Tickets could be purchased individually or in booklets, with the purchased booklets including tickets of each category. A book may contain, for example, a park admission ticket, one A ticket, one B ticket, two C tickets, three D tickets, and three E tickets. Booklets tended to have more high-level (D and E) tickets than lower-level tickets like A and B. People tended to leave the park with A and B tickets not because they had received large numbers of them, but because the A and B rides were less common and less popular.

Formally, Disney called them coupons, but guests generally referred to them as tickets, as they were purchased in a ticket book (with admission).

The parks no longer use this method of selling tickets. All rides are included with admission. However, the phrase continues to be used, originally made popular by residents of Los Angeles. Astronaut Sally Ride commented on riding in the Space Shuttle: "This is definitely an E ticket!"

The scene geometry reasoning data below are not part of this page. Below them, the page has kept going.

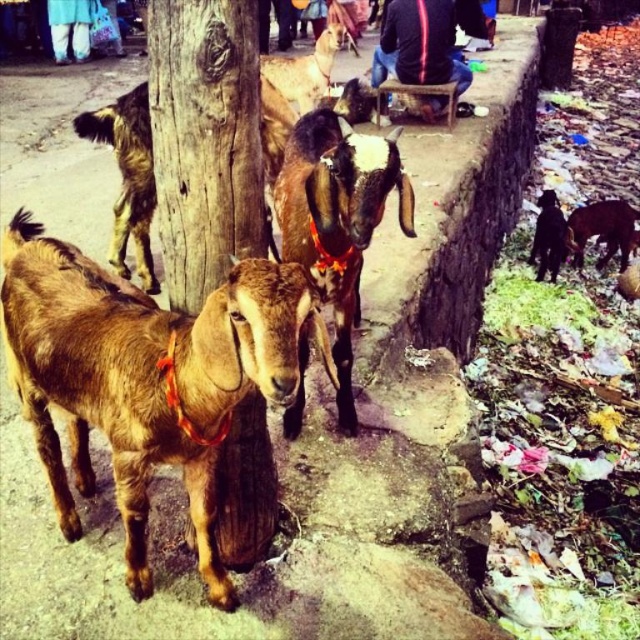
Question: Which of the following is the farthest from the observer?

Choices:
 (A) brown woolen goat at right
 (B) brown matte goat at center
 (C) brown woolen goat at upper center

Answer: (A)

Question: Which object is the closest to the brown matte goat at center?

Choices:
 (A) brown woolen goat at upper center
 (B) brown woolen goat at center
 (C) brown rough fur goat at left

Answer: (B)

Question: Is brown rough fur goat at right behind brown woolen goat at right?

Choices:
 (A) no
 (B) yes

Answer: (B)

Question: From the image, what is the correct spatial relationship of brown rough tree trunk at left in relation to brown woolen goat at right?

Choices:
 (A) left
 (B) right

Answer: (A)

Question: Among these objects, which one is nearest to the camera?

Choices:
 (A) brown matte goat at center
 (B) brown rough fur goat at left
 (C) brown woolen goat at center
 (D) brown woolen goat at right

Answer: (C)

Question: Does brown woolen goat at upper center appear on the left side of brown woolen goat at right?

Choices:
 (A) yes
 (B) no

Answer: (A)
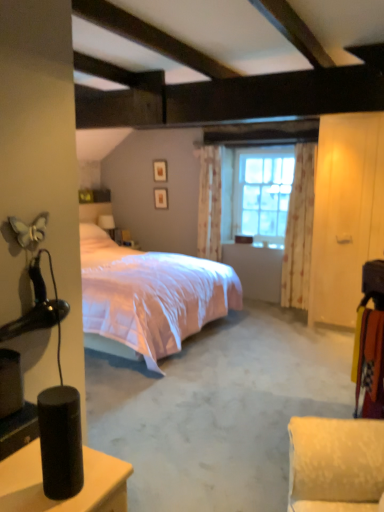
Question: Considering the positions of point (301, 258) and point (152, 163), is point (301, 258) closer or farther from the camera than point (152, 163)?

Choices:
 (A) closer
 (B) farther

Answer: (A)

Question: From a real-world perspective, is floral fabric curtain at right, the 1th curtain from the front, above or below matte wooden picture frame at upper center, placed as the 1th picture frame when sorted from top to bottom?

Choices:
 (A) below
 (B) above

Answer: (A)

Question: Considering the real-world distances, which object is closest to the floral fabric curtain at right, the 1th curtain from the front?

Choices:
 (A) pink satin bed at center
 (B) matte wooden picture frame at upper center, placed as the 1th picture frame when sorted from top to bottom
 (C) matte wooden picture frame at upper center, which ranks as the 2th picture frame in top-to-bottom order
 (D) clear glass window at center
 (E) matte white table lamp at center

Answer: (D)

Question: Estimate the real-world distances between objects in this image. Which object is farther from the floral fabric curtain at center, arranged as the 1th curtain when viewed from the back?

Choices:
 (A) matte wooden picture frame at upper center, which ranks as the first picture frame in bottom-to-top order
 (B) matte white table lamp at center
 (C) pink satin bed at center
 (D) clear glass window at center
 (E) matte wooden picture frame at upper center, placed as the 1th picture frame when sorted from top to bottom

Answer: (B)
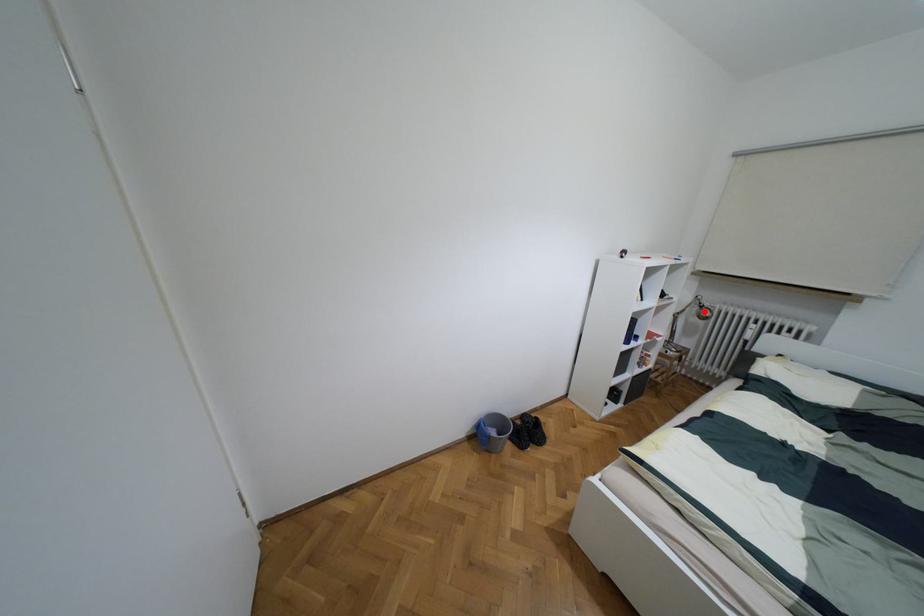
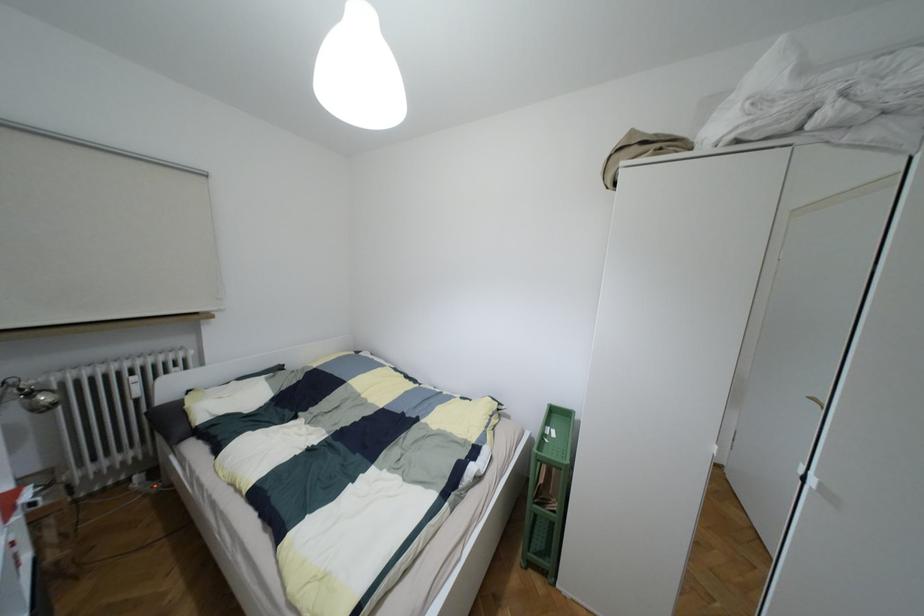
Find the pixel in the second image that matches the highlighted location in the first image.

(43, 397)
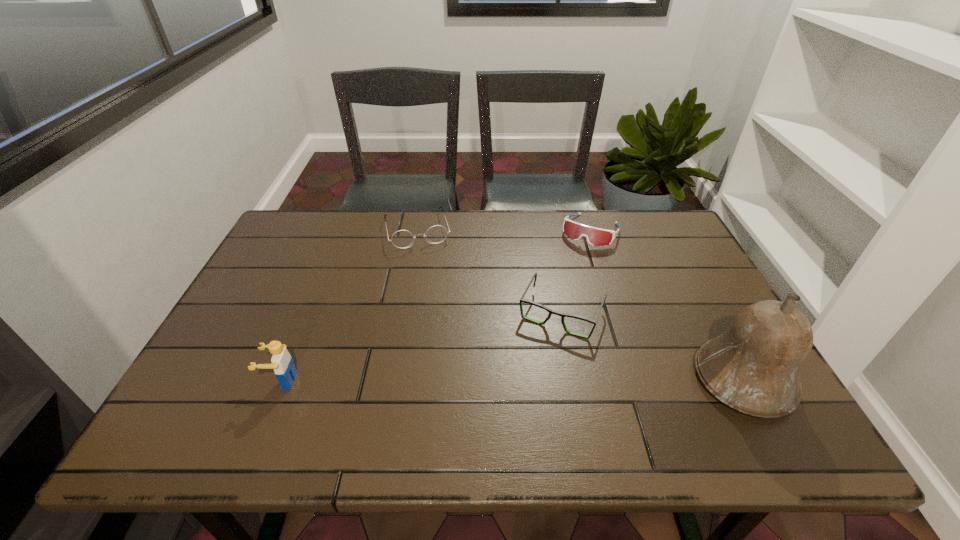
This screenshot has width=960, height=540. Find the location of `vacant area situated 0.070m on the face of the Lego`. vacant area situated 0.070m on the face of the Lego is located at coordinates (235, 381).

The height and width of the screenshot is (540, 960). Find the location of `free space located on the face of the Lego`. free space located on the face of the Lego is located at coordinates (217, 381).

The image size is (960, 540). Find the location of `vacant space positioned on the left of the tallest object`. vacant space positioned on the left of the tallest object is located at coordinates point(588,380).

The image size is (960, 540). I want to click on blank space located 0.150m on the lens of the right spectacles, so click(526, 386).

The width and height of the screenshot is (960, 540). Identify the location of vacant region located 0.080m on the lens of the right spectacles. (537, 363).

Locate an element on the screen. This screenshot has width=960, height=540. free region located on the lens of the right spectacles is located at coordinates click(540, 354).

Locate an element on the screen. This screenshot has width=960, height=540. free space located on the front-facing side of the goggles is located at coordinates (552, 301).

The width and height of the screenshot is (960, 540). In order to click on vacant space located 0.050m on the front-facing side of the goggles in this screenshot , I will do `click(577, 256)`.

Find the location of `vacant space situated on the front-facing side of the goggles`. vacant space situated on the front-facing side of the goggles is located at coordinates (556, 294).

What are the coordinates of `blank space located 0.320m on the front-facing side of the farther spectacles` in the screenshot? It's located at (441, 325).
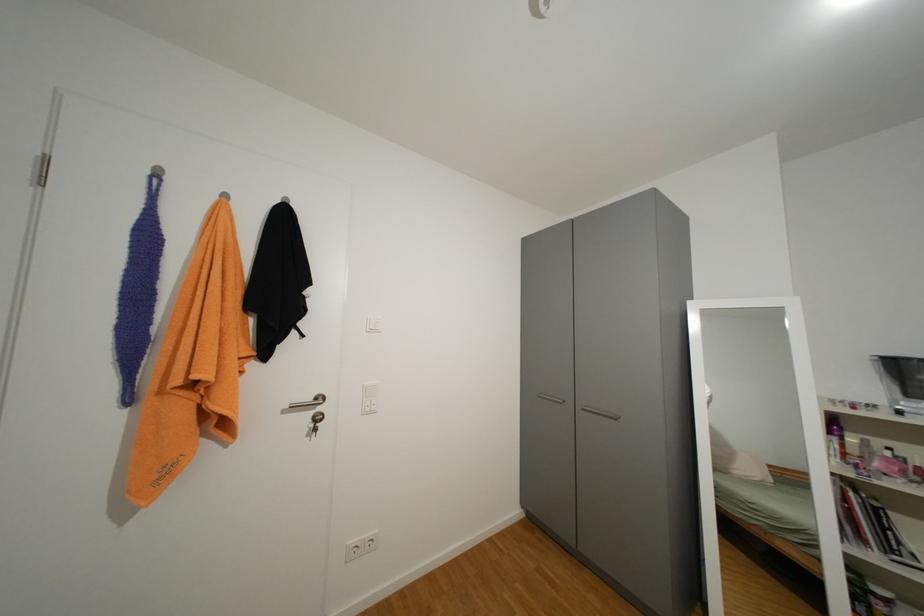
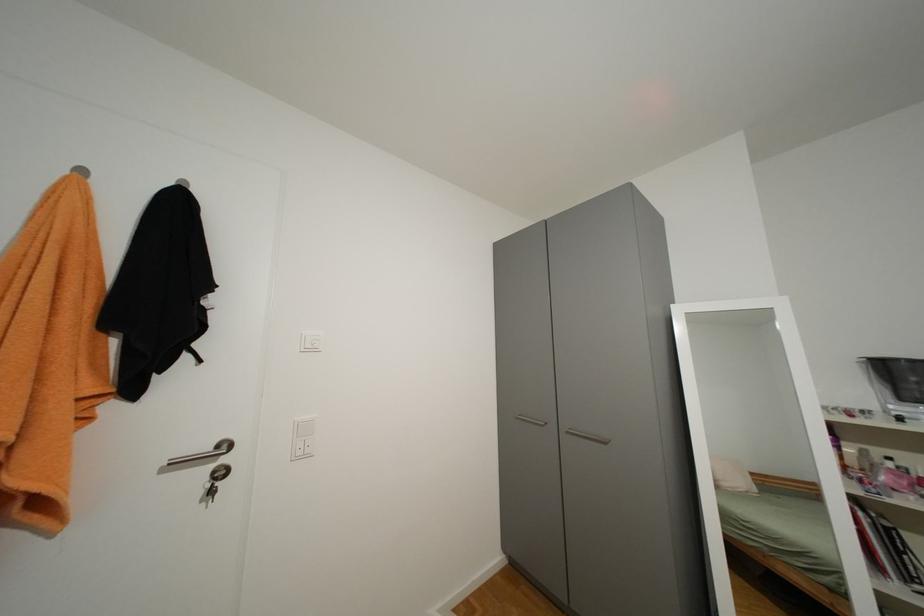
Question: The camera is either moving clockwise (left) or counter-clockwise (right) around the object. The first image is from the beginning of the video and the second image is from the end. Is the camera moving left or right when shooting the video?

Choices:
 (A) Left
 (B) Right

Answer: (A)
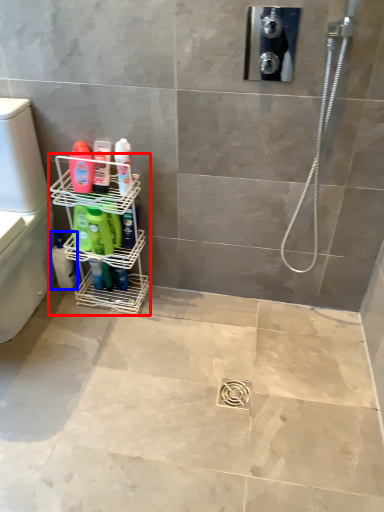
Question: Among these objects, which one is farthest to the camera, shelf (highlighted by a red box) or cleaning product (highlighted by a blue box)?

Choices:
 (A) shelf
 (B) cleaning product

Answer: (B)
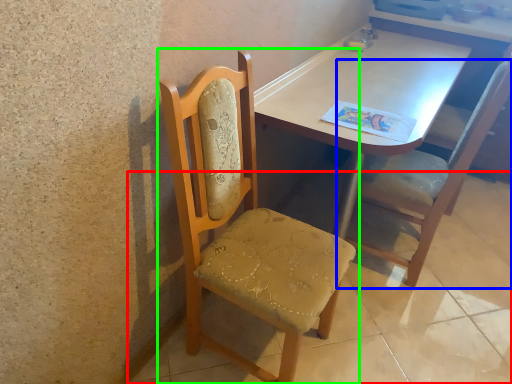
Question: Which object is positioned closest to concrete (highlighted by a red box)? Select from chair (highlighted by a blue box) and chair (highlighted by a green box).

Choices:
 (A) chair
 (B) chair

Answer: (A)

From 1997 to 2004 [1], Walt Disney World's Magic Kingdom had hard ticket events called E-Ride Nights, where a limited number of resort guests (usually 5000) would be allowed to purchase special tickets that allowed them to stay in the park and ride some of the rides (typically those which had been, or would have been, E-ticket rides) for an extra three hours after the park closed to other guests. E-Ride Nights have now been replaced with evening Extra Magic Hours, which are free for all resort guests.

The Fastpass system is currently used to give out timed tickets that allow users quicker entry to popular rides that, historically, would usually have taken an E ticket.

In 2007, Disneyland brought back the term "Disney's eTicket" for marketing its new Print at Home ticket option, where customers buy their ParkHoppers and other types of admission online and print a bar code on their home printer, and then take that printed page directly to the park entrance turnstiles, where it is scanned and a standard ticket/ParkHopper is printed at the turnstile and handed to the customer.

[edit] Cultural References

  • There is a fan-published magazine called The "E" Ticket, which examines the history of Disney theme park attractions.
  • The employee cafeteria next to the administration building at Disneyland is called the Eat Ticket, a reference to the E ticket.
  • Julie Brown's song "The Homecoming Queen's Got a Gun", describes the homecoming dance as, "definitely an E-ticket."
  • "Weird Al" Yankovic's "Jurassic Park" states: "Well, this sure ain't no E-ticket / Think I'll tell them where to stick it..."
  • In the Monkey Island series of games, the player may find an E-ticket as buried treasure.
  • In Gwen Stefani's song Orange County Girl, she sings: "I know I'm living the E-ticket dream/For a girl from O.C. it's almost unheard of."
  • In the movie Night of the Comet, the character Willy is tormenting the main characters by pointing a gun at their heads and playing Russian Roulette. Each time he clicks the gun and it does not fire, he makes a sadistic quip. One of these is "Ooooh! An E-Ticket attraction! Let's try again!"
  • The Vandals's song "Pirate's Life" mentions that "You get something really wicked / when you spend an E ticket," referring to the Pirates of the Caribbean ride at Disneyland.